_Assignment_
Take the entries that follow and return exactly the lines from the one holding "trồng cây lâu" through the one holding "Đồng bào bản", both included. Nothing else is needed.
::::::::
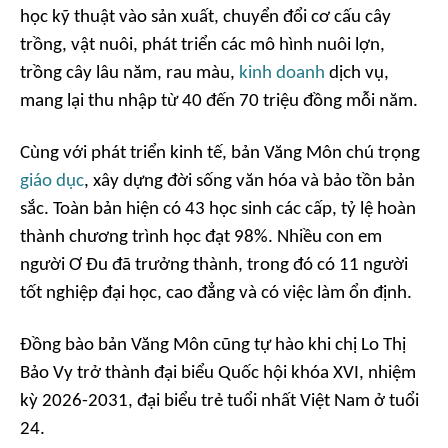
học kỹ thuật vào sản xuất, chuyển đổi cơ cấu cây
trồng, vật nuôi, phát triển các mô hình nuôi lợn,
trồng cây lâu năm, rau màu,
kinh doanh
dịch vụ,
mang lại thu nhập từ 40 đến 70 triệu đồng mỗi năm.
Cùng với phát triển kinh tế, bản Văng Môn chú trọng
giáo dục
, xây dựng đời sống văn hóa và bảo tồn bản
sắc. Toàn bản hiện có 43 học sinh các cấp, tỷ lệ hoàn
thành chương trình học đạt 98%. Nhiều con em
người Ơ Đu đã trưởng thành, trong đó có 11 người
tốt nghiệp đại học, cao đẳng và có việc làm ổn định.
Đồng bào bản Văng Môn cũng tự hào khi chị Lo Thị
Bảo Vy trở thành đại biểu Quốc hội khóa XVI, nhiệm
kỳ 2026-2031, đại biểu trẻ tuổi nhất Việt Nam ở tuổi
24.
::::::::
_Response to the exercise_
trồng cây lâu năm, rau màu,
kinh doanh
dịch vụ,
mang lại thu nhập từ 40 đến 70 triệu đồng mỗi năm.
Cùng với phát triển kinh tế, bản Văng Môn chú trọng
giáo dục
, xây dựng đời sống văn hóa và bảo tồn bản
sắc. Toàn bản hiện có 43 học sinh các cấp, tỷ lệ hoàn
thành chương trình học đạt 98%. Nhiều con em
người Ơ Đu đã trưởng thành, trong đó có 11 người
tốt nghiệp đại học, cao đẳng và có việc làm ổn định.
Đồng bào bản Văng Môn cũng tự hào khi chị Lo Thị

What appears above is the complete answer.